Problem Statement: the task facing biomedical scientists hoping to find publications that corroborate or debunk a hypothesis is akin to finding a needle in a haystack that keeps growing. Strategies that mine or summarize the scientific literature exist but have been largely focused on recovery of named entities (e.g. proteins, cells) or more sophisticated methods that make use of ontologies to recover also related terms and even, more recently, machine learning methods when there is sufficient training data. Our Approach: we describe a use case faced by a biomedical scientist who needs to compare tumor volume/weight results in papers describing mice experiments where mice were exposed to the same or similar compounds but housed in different temperatures. In our approach, we have extracted annotations of units and measures (U&M) in scientific literature, which we then used in combination with contextual information (e.g. section of the paper) and regular expressions to identify the specific entity being measured (e.g. Housing Temperature).
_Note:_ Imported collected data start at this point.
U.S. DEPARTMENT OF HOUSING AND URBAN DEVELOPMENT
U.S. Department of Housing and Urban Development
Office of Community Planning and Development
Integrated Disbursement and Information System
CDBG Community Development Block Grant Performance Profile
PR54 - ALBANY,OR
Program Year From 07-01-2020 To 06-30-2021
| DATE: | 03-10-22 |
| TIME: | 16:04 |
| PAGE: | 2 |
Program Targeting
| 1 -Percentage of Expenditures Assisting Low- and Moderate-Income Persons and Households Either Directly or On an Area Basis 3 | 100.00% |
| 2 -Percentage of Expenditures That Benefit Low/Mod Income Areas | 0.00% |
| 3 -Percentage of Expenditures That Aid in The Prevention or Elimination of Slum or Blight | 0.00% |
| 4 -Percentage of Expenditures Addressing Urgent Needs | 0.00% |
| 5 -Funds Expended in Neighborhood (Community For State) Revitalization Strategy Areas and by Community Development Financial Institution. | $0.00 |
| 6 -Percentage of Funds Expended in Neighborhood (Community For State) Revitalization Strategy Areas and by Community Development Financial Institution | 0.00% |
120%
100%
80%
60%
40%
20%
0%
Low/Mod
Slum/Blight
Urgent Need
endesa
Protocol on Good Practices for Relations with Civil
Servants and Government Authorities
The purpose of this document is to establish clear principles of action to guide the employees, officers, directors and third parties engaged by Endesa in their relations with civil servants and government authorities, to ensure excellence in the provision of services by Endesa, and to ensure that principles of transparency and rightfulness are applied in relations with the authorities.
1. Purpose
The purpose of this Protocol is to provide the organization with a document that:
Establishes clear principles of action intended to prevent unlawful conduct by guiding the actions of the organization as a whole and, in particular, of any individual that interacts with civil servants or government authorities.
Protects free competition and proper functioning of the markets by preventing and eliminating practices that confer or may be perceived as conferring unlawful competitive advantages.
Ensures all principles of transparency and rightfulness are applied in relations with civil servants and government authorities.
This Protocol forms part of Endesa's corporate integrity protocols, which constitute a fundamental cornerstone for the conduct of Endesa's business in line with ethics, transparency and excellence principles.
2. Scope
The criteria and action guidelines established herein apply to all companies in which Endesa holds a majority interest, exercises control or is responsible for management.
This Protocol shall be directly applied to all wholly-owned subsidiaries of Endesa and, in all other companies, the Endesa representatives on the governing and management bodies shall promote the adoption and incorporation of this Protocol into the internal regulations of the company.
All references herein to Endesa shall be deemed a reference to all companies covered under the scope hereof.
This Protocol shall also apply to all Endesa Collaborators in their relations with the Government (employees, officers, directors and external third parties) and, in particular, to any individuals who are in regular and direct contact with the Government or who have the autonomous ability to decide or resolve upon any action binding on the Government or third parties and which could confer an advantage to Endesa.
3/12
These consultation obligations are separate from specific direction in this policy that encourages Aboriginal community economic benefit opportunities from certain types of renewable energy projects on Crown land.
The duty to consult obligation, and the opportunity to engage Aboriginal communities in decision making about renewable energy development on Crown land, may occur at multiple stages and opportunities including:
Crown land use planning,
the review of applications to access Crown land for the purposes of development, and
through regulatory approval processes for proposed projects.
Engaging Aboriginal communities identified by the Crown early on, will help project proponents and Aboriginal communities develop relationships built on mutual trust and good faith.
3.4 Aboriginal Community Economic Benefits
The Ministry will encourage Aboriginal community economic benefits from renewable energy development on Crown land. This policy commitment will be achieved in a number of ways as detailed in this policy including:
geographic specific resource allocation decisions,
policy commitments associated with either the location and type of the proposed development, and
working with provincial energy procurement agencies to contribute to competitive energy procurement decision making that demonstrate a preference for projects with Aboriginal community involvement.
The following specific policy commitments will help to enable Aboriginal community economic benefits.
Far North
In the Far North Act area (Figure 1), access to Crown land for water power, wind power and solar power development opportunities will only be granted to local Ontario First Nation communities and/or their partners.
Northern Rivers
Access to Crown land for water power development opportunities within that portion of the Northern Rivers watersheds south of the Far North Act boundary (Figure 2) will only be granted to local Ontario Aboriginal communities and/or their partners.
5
Results and Discussion: from a corpus of ~1.1M open access publications we found 299 relevant papers using the U&M approach combined with its surrounding contextual information. This large drop in the number of papers can be explained by our restrictive search criteria which included looking for keywords, patterns and temperature annotations in specific sections of the paper. We found a clear prevalence of papers mentioning housing conditions in the range of 20-25°C, which is the approximate temperature range suggested by NIH guidelines. We also found a small increase in the number of paper describing mouse thermo-neutral housing conditions in the period after the observation that this variable has an impact in mice tumor growth (2014-2016). This dataset contains those results.